Exercise aim => From the records below, state how many lines hold the string "root", without any other text.

Dataset extract =>
-------------------------
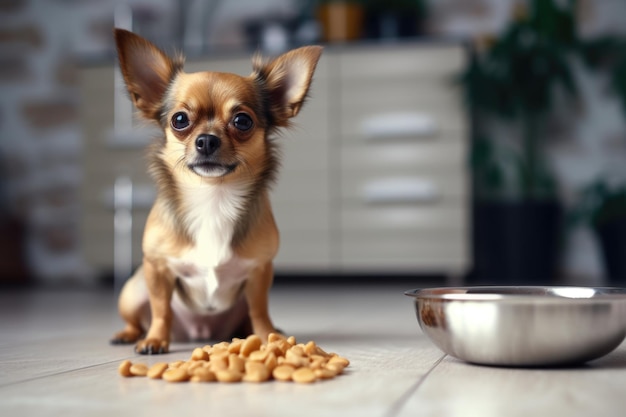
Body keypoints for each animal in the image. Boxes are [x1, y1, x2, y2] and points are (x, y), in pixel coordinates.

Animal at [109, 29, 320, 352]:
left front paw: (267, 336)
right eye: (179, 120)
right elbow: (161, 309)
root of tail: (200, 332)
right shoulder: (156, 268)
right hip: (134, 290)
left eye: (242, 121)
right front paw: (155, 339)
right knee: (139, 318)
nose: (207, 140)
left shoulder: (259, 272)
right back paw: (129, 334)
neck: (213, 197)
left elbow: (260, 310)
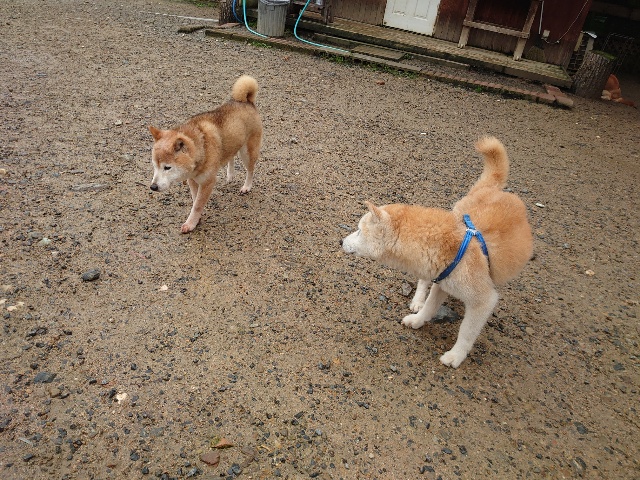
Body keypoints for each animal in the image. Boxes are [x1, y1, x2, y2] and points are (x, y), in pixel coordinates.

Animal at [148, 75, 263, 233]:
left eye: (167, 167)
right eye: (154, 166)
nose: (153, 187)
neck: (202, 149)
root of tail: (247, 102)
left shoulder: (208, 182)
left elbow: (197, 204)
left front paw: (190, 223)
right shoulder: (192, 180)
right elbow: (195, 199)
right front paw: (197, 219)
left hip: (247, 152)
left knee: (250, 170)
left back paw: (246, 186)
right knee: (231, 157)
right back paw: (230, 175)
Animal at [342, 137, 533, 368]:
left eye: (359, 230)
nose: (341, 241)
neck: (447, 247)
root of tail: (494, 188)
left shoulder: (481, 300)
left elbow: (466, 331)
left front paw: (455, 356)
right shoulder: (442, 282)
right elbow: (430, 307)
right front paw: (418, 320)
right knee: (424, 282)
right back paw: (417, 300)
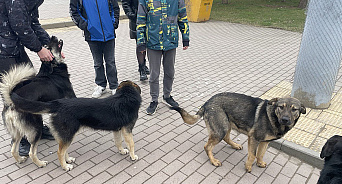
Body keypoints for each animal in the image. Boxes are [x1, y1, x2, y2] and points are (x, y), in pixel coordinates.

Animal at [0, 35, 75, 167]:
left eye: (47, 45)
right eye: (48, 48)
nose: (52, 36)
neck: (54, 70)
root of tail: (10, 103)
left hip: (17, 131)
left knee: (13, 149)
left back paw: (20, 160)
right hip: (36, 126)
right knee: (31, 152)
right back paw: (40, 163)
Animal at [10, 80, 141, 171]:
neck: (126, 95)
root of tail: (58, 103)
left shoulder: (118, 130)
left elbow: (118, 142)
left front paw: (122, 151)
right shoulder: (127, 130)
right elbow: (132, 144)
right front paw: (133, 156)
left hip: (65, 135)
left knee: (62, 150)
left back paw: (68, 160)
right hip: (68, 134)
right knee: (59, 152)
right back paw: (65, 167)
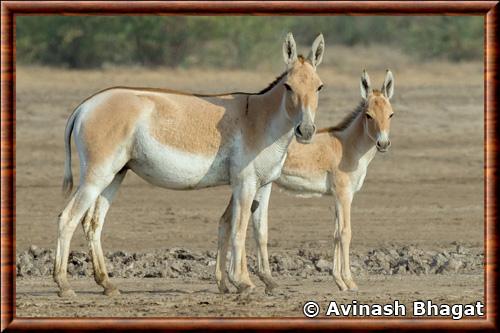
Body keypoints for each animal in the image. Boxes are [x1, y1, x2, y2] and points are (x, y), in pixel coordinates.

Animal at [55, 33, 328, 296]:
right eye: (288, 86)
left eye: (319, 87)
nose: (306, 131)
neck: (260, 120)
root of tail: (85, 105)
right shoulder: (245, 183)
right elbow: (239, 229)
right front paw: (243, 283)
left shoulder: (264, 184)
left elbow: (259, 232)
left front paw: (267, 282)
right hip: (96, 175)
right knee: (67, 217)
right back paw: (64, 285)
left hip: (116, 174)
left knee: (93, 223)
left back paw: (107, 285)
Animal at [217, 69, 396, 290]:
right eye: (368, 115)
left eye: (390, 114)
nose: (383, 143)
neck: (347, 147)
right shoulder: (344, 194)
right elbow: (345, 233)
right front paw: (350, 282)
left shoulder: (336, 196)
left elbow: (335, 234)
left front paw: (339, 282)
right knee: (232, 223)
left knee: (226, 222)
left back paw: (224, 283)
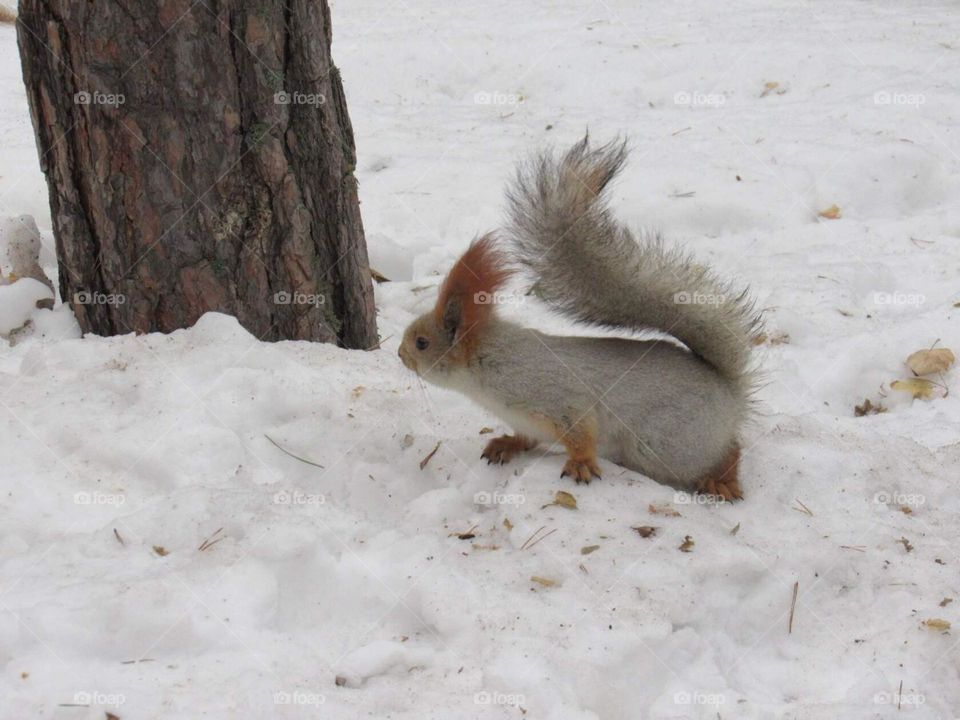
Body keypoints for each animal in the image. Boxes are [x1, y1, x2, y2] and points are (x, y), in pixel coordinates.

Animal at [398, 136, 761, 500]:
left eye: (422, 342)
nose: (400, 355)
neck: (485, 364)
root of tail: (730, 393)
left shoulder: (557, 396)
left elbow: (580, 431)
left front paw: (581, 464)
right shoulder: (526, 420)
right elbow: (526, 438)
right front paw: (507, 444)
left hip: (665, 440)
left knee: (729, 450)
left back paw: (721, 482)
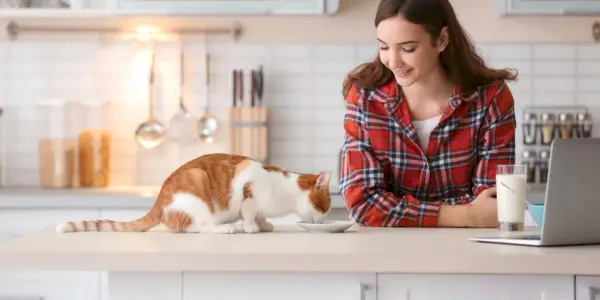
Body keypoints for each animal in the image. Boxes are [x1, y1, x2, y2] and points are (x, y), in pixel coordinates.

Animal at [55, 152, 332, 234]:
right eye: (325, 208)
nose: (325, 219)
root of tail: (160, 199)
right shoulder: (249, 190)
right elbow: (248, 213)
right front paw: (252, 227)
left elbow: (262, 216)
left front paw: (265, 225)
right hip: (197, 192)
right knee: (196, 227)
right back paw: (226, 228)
-------------------------
Exercise output => 8